Your copy of the listing should match it exactly, only without pictures.

________________________________________

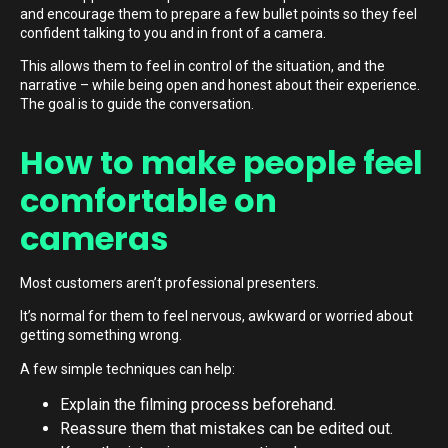
and encourage them to prepare a few bullet points so they feel
confident talking to you and in front of a camera.
This allows them to feel in control of the situation, and the
narrative – while being open and honest about their experience.
The goal is to guide the conversation.
How to make people feel
comfortable on
cameras
Most customers aren’t professional presenters.
It’s normal for them to feel nervous, awkward or worried about
getting something wrong.
A few simple techniques can help:
Explain the filming process beforehand.
Reassure them that mistakes can be edited out.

________________________________________

**Solution to the exercise:**
and encourage them to prepare a few bullet points so they feel
confident talking to you and in front of a camera.
This allows them to feel in control of the situation, and the
narrative – while being open and honest about their experience.
The goal is to guide the conversation.
How to make people feel
comfortable on
cameras
Most customers aren’t professional presenters.
It’s normal for them to feel nervous, awkward or worried about
getting something wrong.
A few simple techniques can help:
Explain the filming process beforehand.
Reassure them that mistakes can be edited out.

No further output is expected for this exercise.